**** Passage ****
Have you ever found yourself wishing to be any age other than what you are? You’re too old to enjoy the joyful naivete of childhood, but not old enough to bask in the freedom of adulthood. Well, Alice Spencer, the protagonist of the Upper School Fall Musical Alice By Heart, certainly has. Finding herself face to face with the looming death of her dearest friend, she must learn how to balance letting go and remembering the good times together.
This, while on a much different scale, is what everyone must come to grasp once they notice that the people they love now have the ever-elusive title of “senior” tacked onto them. I spoke with Clellan Hirlinger ‘26, who is playing Alice. Hirlinger, a student who’s seen 10 graduating classes of seniors in their time at AFS, is now realizing that they’re soon going to walk across the stage and say goodbye to their classmates.
“It felt like I was always preparing for it,” Hirlinger said, “but I kinda never thought it was gonna happen, and it did. And I thought that the stress was exaggerated, but it’s not.”
However, there is also the promise of new leaders and life within the space by way of the current juniors, sophomores, freshmen, and most of all, the two fifth graders included in the cast, Alana Brickhouse ‘33 and Stella Sowers ‘33. This November, they make their Upper School debut as Young Alfred Hallam (Alana) and Young Alice Spencer (Stella).
**** Records supplied ****
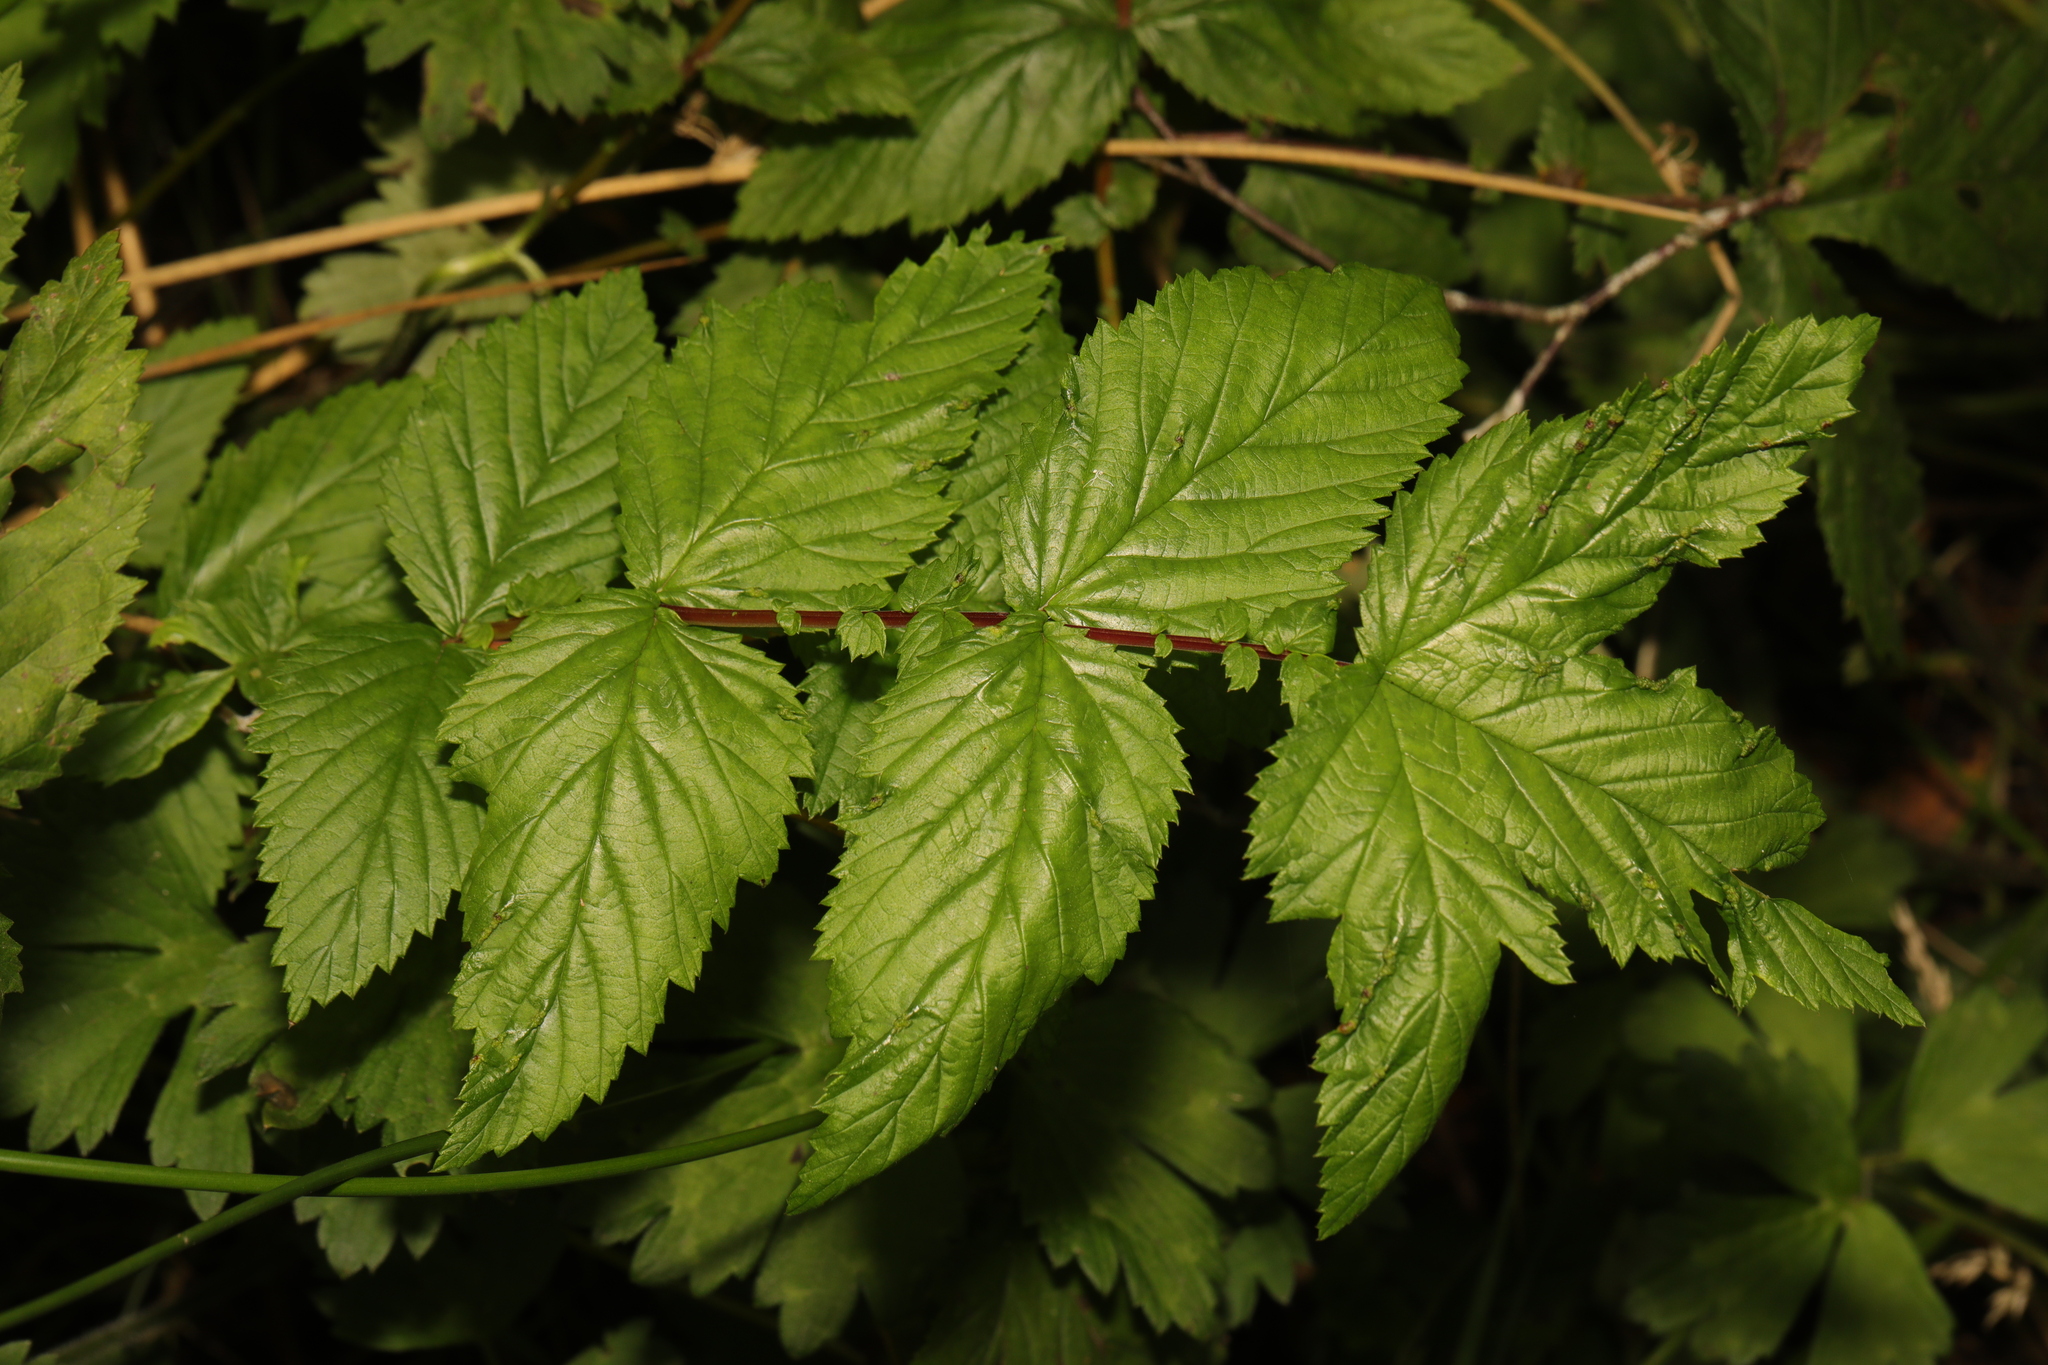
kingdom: Plantae
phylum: Tracheophyta
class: Magnoliopsida
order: Rosales
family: Rosaceae
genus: Filipendula
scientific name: Filipendula ulmaria
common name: Meadowsweet
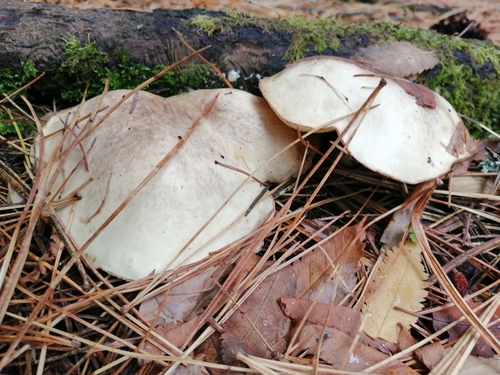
****
To be done >>
a) In the article on the Upper School Fall Musical, what role does Clellan Hirlinger play?
b) Sum up the article on the fall musical in two sentences.
c) Extend the article about the Alice By Heart musical, picking up after its final sentence.
The records play no part in what is asked here.

Exercise answers >>
a) Alice Spencer, the protagonist.

b) The Upper School Fall Musical Alice By Heart follows Alice Spencer, who faces the looming death of her dearest friend and must learn to balance letting go with remembering the good times together. Clellan Hirlinger '26, who plays Alice, is realizing that graduation and goodbyes to classmates are near, while two fifth graders, Alana Brickhouse '33 and Stella Sowers '33, make their Upper School debut as Young Alfred Hallam and Young Alice Spencer.

c)
Though there may only be a couple of scenes with them, their pure wonder has already rubbed off onto our Upper Schoolers. They have made an effort to apply themselves to rehearsal, make cast announcements to the school, and even discover what it feels like to rush down the ramp during a five-minute break.
I had the opportunity to meet with both Hirlinger and Sowers at different times a few weeks ago, each adding a new perspective. Some questions and responses have been edited for clarity.
What do you think of when you picture yourself at the other’s age?
Hirlinger: I don’t remember a lot of it, but I used to love school. I used to really look forward to coming to school, learning. I was in the band, and I loved playing flute, playing piano, and seeing my friends.
Sowers: Probably a lot more friends, because there would be new people. This is kinda crazy to think about. Seven years? That’s crazy. I would think myself to be a little different, but the same.
Where do you see yourself further in the future?
Hirlinger: I hope that I can always be surrounded by art and the people I love. I think my parents have modeled a lot for me the life that I want: a home full of love, creativity, windows, and good food.
Sowers: Probably the same, but like maybe a voice actor or something like that.
Have you ever found yourself wishing to be a different age other than what you are?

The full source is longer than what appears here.